SYNTHESIS AND CHARACTERIZATION OF THORIUM TERT-BUTOXIDE COMPLEXES - X-RAY CRYSTAL-STRUCTURES OF TH(O-T-BU)4(PY)2 AND NATH2(O-T-BU)9

Two synthetic procedures have been employed for the preparation of thorium tert-butoxide complexes. Reaction of ThI4(THF)4 with 4 equiv of KO-t-Bu in THF/pyridine solution provides Th(O-t-Bu)4(py)2 (1) in moderate yield.
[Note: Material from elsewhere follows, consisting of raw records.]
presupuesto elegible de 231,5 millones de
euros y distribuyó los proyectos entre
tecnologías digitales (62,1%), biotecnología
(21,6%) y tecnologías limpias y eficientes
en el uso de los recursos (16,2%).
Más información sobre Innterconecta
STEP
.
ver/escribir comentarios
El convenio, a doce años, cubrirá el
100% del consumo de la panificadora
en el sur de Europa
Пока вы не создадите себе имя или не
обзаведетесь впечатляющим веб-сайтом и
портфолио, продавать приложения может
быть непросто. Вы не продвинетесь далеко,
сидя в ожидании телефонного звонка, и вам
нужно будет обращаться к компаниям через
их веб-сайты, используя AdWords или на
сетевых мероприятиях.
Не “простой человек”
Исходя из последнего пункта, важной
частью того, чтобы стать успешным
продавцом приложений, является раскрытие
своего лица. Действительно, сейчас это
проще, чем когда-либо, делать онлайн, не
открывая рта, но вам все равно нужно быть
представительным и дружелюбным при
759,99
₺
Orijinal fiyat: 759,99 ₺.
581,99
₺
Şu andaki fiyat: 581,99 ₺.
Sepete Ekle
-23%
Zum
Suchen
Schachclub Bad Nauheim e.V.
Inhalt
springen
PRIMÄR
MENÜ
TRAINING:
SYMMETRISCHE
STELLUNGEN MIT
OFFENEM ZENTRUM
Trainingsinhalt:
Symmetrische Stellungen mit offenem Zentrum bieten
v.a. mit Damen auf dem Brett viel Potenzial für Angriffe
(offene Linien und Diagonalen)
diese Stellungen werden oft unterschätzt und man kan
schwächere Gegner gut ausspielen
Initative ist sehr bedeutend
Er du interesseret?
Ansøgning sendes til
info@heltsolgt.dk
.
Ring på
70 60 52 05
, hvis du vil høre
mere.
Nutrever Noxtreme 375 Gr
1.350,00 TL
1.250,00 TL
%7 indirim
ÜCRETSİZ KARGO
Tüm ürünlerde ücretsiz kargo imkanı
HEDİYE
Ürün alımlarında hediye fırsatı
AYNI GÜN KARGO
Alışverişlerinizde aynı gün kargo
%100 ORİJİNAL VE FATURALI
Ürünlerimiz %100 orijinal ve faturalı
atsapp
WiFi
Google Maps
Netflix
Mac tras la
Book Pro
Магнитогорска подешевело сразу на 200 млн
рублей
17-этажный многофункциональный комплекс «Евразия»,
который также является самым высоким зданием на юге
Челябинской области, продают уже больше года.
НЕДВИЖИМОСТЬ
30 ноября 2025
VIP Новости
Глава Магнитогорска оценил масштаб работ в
Alcoholysis of the thorium metallacycle [{(Me3Si)2N}2Th(CH2SiMe2NSiMe3)] with >4 equiv of HO-t-Bu produces the dimeric alcoholate Th2(O-t-Bu)8(HO-t-Bu) (2) in 70% isolated yield. The coordinated alcohol in 2 is readily deprotonated by employing NaN(SiMe3)2 in hexane solution to provide hexane-soluble NaTh2(O-t-Bu)9 (3) in ca. 70% yield. Formation of the trimeric complex Th3O(O-t-Bu)10 (4) occurs upon addition of stoichiometric amounts of H2O to refluxing toluene solutions of 2. Compounds 1-4 have been characterized by elemental analysis, H-1 NMR, infrared spectroscopy, and, for 1 and 3, single-crystal X-ray diffraction. In 1, the Th atom is coordinated to four alkoxide and two pyridine ligands in a cis pseudo-octahedral fashion with average Th-O and Th-N distances of 2.182(6) and 2.752(7) angstrom, respectively. In 3, the NaTh2(O-t-Bu)9 unit is closely related to the well-known M3X11 cluster and is best described as NaTh2(mu3-O-t-Bu)2(mu2-O-t-Bu)3(O-t-Bu)4. Averaged Na-mu3-O and Na-mu2-O distances are 2.399(17) and 2.607(10) angstrom, respectively. Th-O distances are 2.155(8), 2.280(10), 2.464(7), and 2.491(7) angstrom for terminal, doubly bridging to sodium, doubly bridging to thorium, and triply bridging alkoxides, respectively. Crystal data for 1 (at 25-degrees-C): Monoclinic space group C2/c, with a = 12.656(3) angstrom, b = 15.326(3), c = 16.803(3) angstrom, beta = 96.43(3)-degrees, V = 3238.7(12) angstrom3, d(calc) = 1.363 g cm-3, and Z = 4. Crystal data for 3 (at 25-degrees-C): Orthorhombic space group Pnma, with a = 11. 170(2) angstrom, b = 25.408(5), c = 17.195(3) angstrom, V = 4880.1(16) angstrom3, d(calc) = 1.559 g cm-3, and Z = 4.